In search of a female for reproduction, males weave a sperm mesh, onto which a drop of seminal fluid is preliminarily allocated. To attract a female, males attach their threads to the female's web and set it in motion. So they inform her about the purpose of their stay. For mating, the female goes to the male's web space.
Distracting the attention of predators
Orb-webs create distracting dummies from nets, gluing leaves and twigs with cobwebs. They place "snag" on their web, thus trying to mislead the predator. The animal hides not far from the dummy and pulls the strings, making deceptive movements with them.
For the first time, a spider capable of making its counterpart was discovered in the forests of the Amazon by biologist Phil Torres. He came across a web with a strange, in his opinion, spider. At first, the biologist thought he was dead, but when he got closer, he discovered that it was a skillfully made copy of the leaves. The bait maker was waiting for prey elsewhere.
Spider web cocoon
From the secret of the spider's glands, predators weave cocoons for offspring. The number reaches 100, depending on the fertility of the female. Cocoons with female eggs are suspended in a safe place. The shell of the cocoon is formed from 2-3 layers and is impregnated with a special secret that glues all its parts.
If necessary, females transfer the cocoon with eggs to another place. It attaches to the spinneret on the abdomen. When viewed close up, the cocoon resembles a golf ball. Eggs bulge out under a dense layer of fiber and form tubercles. Cocoon for offspring is used even by those species of predators that hunt and never weave a web.
Defense mechanism at the entrance to the burrow
Burrowing species of predators dig shelters in the ground and braid its walls with cobwebs. They use it to strengthen the soil, which helps to protect the burrow from adverse weather conditions and natural enemies.
The functions of the web do not end there, the arthropod animal uses it as:
- Movement means. An agile predator uses it as a vehicle. With its help, he can quickly move between trees, bushes, leaves and even buildings. Thanks to the use of cobweb threads, spiders move several kilometers from the point of departure. They climb a hill, release the instantly solidifying fiber and are carried away by the air stream.

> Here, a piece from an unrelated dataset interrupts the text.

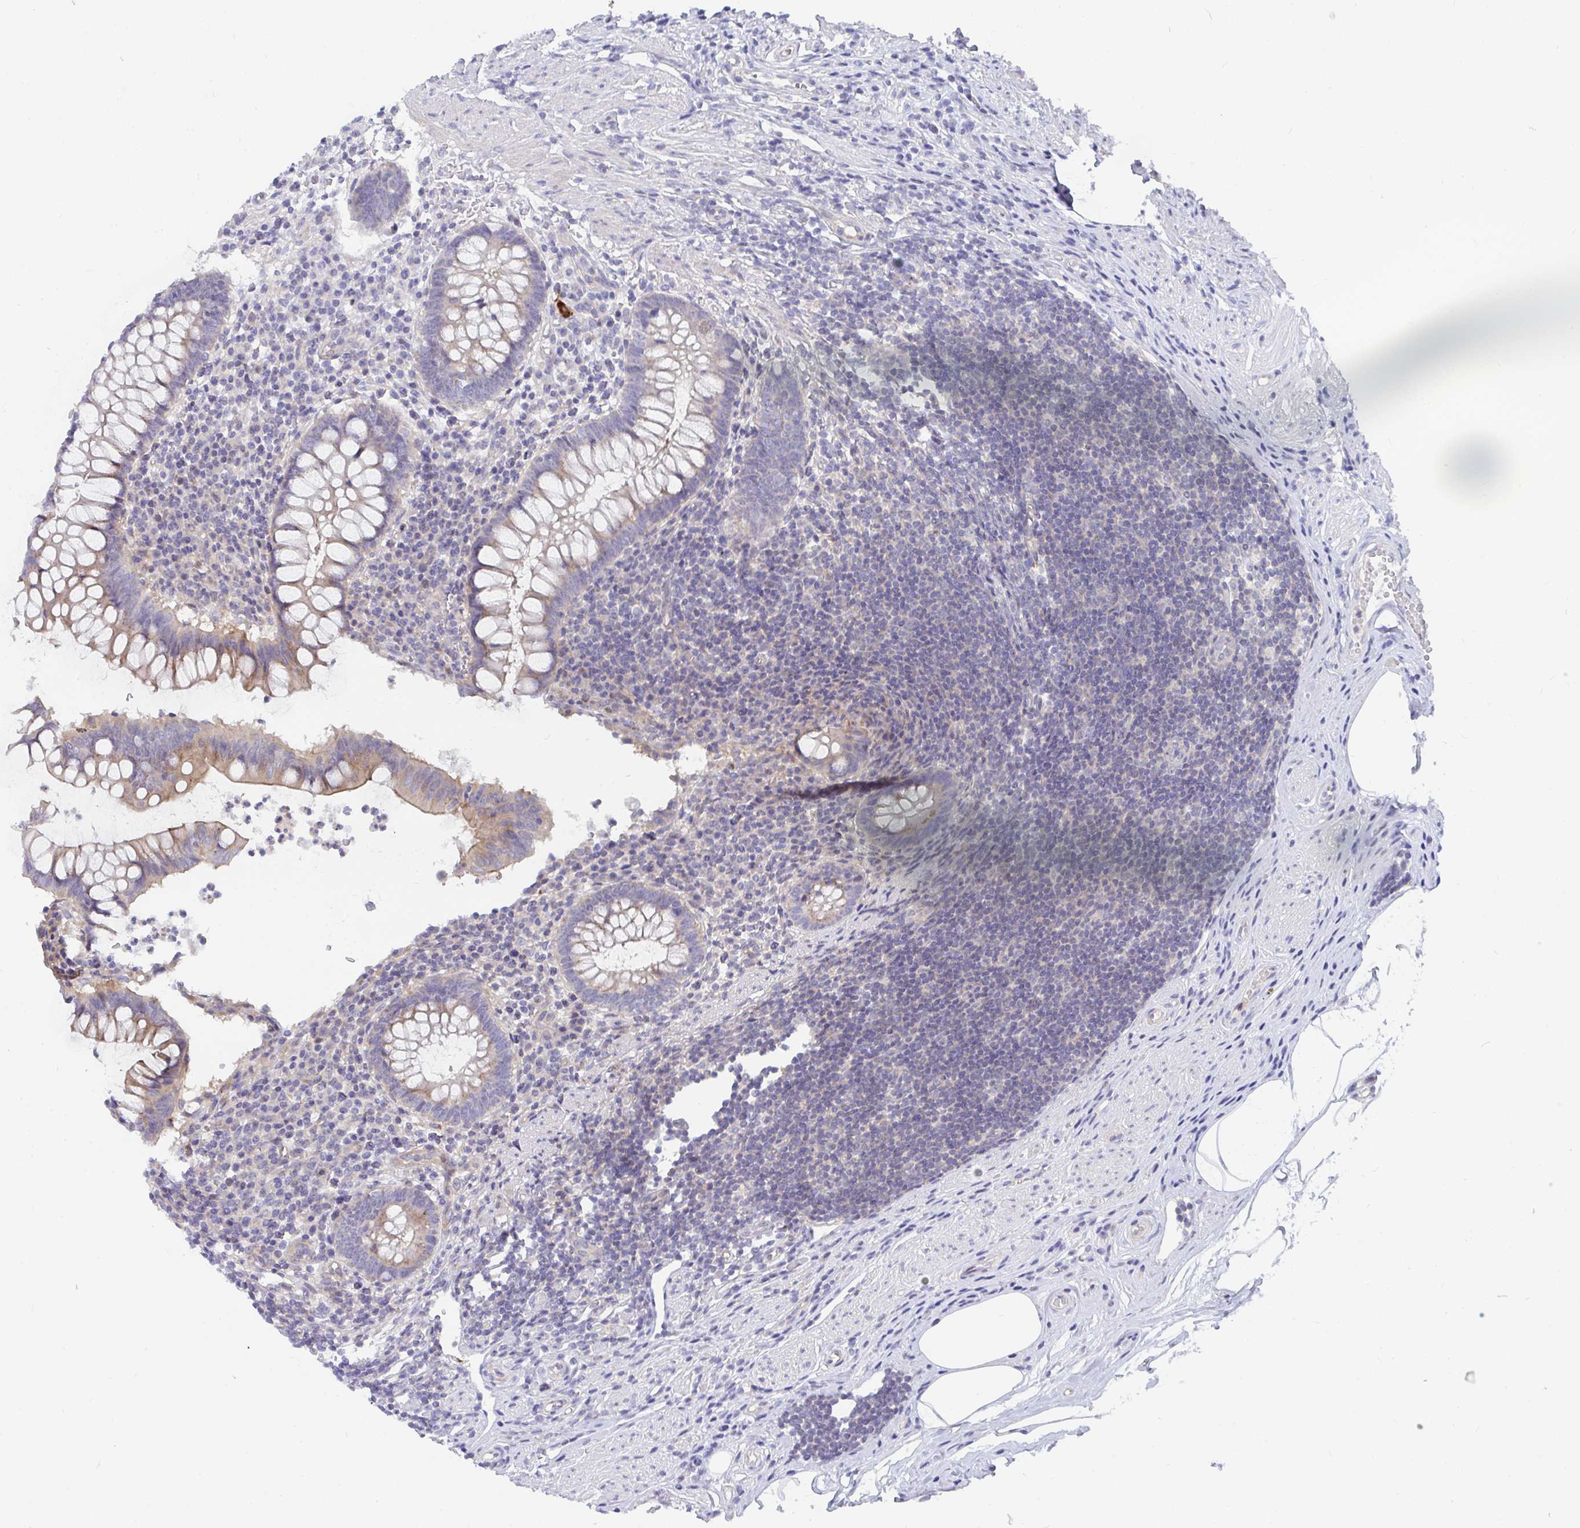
{"staining": {"intensity": "moderate", "quantity": "25%-75%", "location": "cytoplasmic/membranous"}, "tissue": "appendix", "cell_type": "Glandular cells", "image_type": "normal", "snomed": [{"axis": "morphology", "description": "Normal tissue, NOS"}, {"axis": "topography", "description": "Appendix"}], "caption": "A histopathology image of human appendix stained for a protein demonstrates moderate cytoplasmic/membranous brown staining in glandular cells.", "gene": "P2RX3", "patient": {"sex": "female", "age": 56}}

- Insurance. Jumping spiders weave an openwork fabric to insure themselves while hunting for a prey.They are attached with a thread to the base of the object and jump onto the prey. Some species of spiders, in order not to lose their burrow, stretch fiber from it when leaving and return back along it.
- Underwater shelters. They are created only by species living in water. It is known why the web is necessary for them when building underwater holes - it will provide air for breathing.
- Stability on slippery surfaces. This feature is used by all types of tarantulas - the sticky material on their paws helps them stay on slippery surfaces.
Some species do without weaving spider webs, they only hunt. But for many, she is an assistant in the process of survival.
Spiders digest food outside their body
Spiders are the only living things that digest food outside of their body. After capturing prey, the spider covers it with digestive juices. The juices turn the victim's body into liquid matter, which the spider sucks in. Spiders repeat this process many times and end up digesting most of their prey.
Human use
Mankind has copied a lot of constructive natural finds, but weaving a web is a very complex natural process, and it has not been possible to reproduce it qualitatively at the moment. Scientists are currently trying to recreate a natural process using biotechnology, based on the selection of genes that are responsible for the reproduction of proteins that make up the web. Such genes are introduced into the cellular composition of bacteria or yeast, but modeling of the spinning process itself is currently impossible.